# What is being asked
Condense the paragraph beginning "Animals were anesthetized" in the text on intrabursal injection into a bulleted list that keeps its main facts.

# Text for analysis
##########
View larger version (9K): [in this window] [in a new window]   FIG. 1. Schematic diagram of the protocol for ovulation induction by injection of gonadotropins (LHRH, eCG, hCG). The times of intrabursal injection, tissue collection (asterisks), oocyte retrieval, and blood collection (triangles) are also shown

Intrabursal Injection Technique

Animals were anesthetized using a mixture of fluothane, nitrous oxide, and oxygen gases. Anesthesia was then maintained throughout surgery with a continuous stream of the same gas mixture regulated by a Midget anesthetic machine (Commonwealth Industrial Gases [CIG], Adelaide, Australia). A single midline dorsal incision was made, then two small incisions into the peritoneum directly above the fat pad of the left and right ovaries. Each ovary was externalized through the respective incision, and the intrabursal injection was performed under microscopic magnification by inserting a 30-gauge needle through the ovarian fat pad into the ovarian bursa. In each animal, approximately 10 µl of either clodronate liposomes (containing dichloromethylene diphosphonate, CL₂MDP, a gift from Boehringer Mannheim GmbH, Mannheim, Germany) saline liposomes (containing saline solution), or saline solution alone was delivered to both ovaries. All liposomes were prepared and supplied by N. van Rooijen as previously described [22]. Ovaries were returned to the peritoneal cavity, and the wound was sealed with a single Autoclip wound clip (Becton Dickinson, Franklin Lakes, NJ). Animals were initially placed in separate cages under a radiant heat source until normal behavioral activity was resumed and then housed separately under standard conditions until oocyte retrieval and tissue collection.
##########
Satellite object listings

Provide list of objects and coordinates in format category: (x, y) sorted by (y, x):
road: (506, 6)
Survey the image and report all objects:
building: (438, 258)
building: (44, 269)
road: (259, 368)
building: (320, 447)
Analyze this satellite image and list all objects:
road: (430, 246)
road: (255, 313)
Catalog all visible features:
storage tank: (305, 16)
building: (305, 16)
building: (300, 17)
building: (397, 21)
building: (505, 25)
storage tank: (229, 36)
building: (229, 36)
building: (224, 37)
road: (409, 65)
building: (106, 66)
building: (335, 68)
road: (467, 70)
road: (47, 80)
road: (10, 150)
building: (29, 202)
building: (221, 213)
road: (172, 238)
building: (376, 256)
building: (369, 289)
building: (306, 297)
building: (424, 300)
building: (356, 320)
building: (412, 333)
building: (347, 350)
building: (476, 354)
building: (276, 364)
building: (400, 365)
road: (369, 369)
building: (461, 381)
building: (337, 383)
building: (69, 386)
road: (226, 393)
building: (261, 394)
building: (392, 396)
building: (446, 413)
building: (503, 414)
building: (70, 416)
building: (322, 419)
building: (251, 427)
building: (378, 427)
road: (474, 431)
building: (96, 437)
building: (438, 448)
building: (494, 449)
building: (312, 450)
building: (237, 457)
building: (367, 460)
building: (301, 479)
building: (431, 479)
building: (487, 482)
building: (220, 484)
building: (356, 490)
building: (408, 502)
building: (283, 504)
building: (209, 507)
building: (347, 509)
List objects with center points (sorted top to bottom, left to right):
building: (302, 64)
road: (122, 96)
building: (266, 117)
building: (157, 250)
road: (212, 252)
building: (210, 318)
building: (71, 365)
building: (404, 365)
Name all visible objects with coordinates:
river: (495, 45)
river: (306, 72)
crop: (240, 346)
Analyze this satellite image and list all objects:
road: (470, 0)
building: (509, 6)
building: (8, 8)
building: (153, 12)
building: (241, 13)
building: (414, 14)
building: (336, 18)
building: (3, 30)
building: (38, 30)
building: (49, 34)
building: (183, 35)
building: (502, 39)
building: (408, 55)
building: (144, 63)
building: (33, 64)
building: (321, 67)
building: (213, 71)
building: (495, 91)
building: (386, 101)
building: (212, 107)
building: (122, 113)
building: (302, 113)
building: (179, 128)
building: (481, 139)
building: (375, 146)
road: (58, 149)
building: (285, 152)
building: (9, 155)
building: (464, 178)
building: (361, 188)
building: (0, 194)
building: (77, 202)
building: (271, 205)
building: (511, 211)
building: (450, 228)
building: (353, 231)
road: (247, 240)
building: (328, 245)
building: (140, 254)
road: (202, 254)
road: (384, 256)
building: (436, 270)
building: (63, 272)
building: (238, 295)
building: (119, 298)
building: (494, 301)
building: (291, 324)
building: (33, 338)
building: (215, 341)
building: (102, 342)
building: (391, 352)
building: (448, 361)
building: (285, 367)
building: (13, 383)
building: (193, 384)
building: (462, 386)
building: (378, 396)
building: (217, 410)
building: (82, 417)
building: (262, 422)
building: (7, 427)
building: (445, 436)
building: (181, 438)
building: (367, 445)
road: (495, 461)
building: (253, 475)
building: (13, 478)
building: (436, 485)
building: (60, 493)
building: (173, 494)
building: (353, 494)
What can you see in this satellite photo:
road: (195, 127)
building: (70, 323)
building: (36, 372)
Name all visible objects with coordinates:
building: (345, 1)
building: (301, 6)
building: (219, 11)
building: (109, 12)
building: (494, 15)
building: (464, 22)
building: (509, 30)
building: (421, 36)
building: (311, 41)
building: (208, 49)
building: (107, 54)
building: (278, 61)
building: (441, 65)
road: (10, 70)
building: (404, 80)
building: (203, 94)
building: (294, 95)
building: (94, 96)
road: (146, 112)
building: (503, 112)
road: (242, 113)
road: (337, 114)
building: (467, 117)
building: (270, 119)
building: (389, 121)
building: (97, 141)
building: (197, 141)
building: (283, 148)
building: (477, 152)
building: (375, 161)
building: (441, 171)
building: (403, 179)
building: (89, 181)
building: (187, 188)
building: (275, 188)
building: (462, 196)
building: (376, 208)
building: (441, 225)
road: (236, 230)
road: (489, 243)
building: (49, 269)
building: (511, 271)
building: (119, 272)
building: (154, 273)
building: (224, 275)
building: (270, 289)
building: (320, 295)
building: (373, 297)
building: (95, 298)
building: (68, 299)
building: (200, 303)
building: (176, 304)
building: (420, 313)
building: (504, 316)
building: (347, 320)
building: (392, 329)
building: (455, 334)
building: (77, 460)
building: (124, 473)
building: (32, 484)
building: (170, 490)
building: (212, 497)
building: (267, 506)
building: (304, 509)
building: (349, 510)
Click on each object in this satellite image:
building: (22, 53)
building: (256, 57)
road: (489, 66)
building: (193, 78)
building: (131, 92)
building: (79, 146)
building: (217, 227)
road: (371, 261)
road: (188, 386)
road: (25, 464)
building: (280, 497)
##########
# Answer to the exercise
- Animals were anesthetized with a mixture of fluothane, nitrous oxide, and oxygen gases, maintained throughout surgery by a Midget anesthetic machine (CIG, Adelaide, Australia).
- A single midline dorsal incision was made, followed by two small peritoneal incisions directly above the fat pad of each ovary.
- Each ovary was externalized, and under microscopic magnification a 30-gauge needle was inserted through the ovarian fat pad into the ovarian bursa.
- Approximately 10 µl was delivered to both ovaries of each animal: clodronate liposomes (containing CL₂MDP, a gift from Boehringer Mannheim GmbH), saline liposomes, or saline solution alone.
- All liposomes were prepared and supplied by N. van Rooijen as previously described.
- Ovaries were returned to the peritoneal cavity, and the wound was sealed with a single Autoclip wound clip (Becton Dickinson).
- Animals were kept in separate cages under a radiant heat source until normal behavioral activity resumed. They were then housed separately under standard conditions until oocyte retrieval and tissue collection.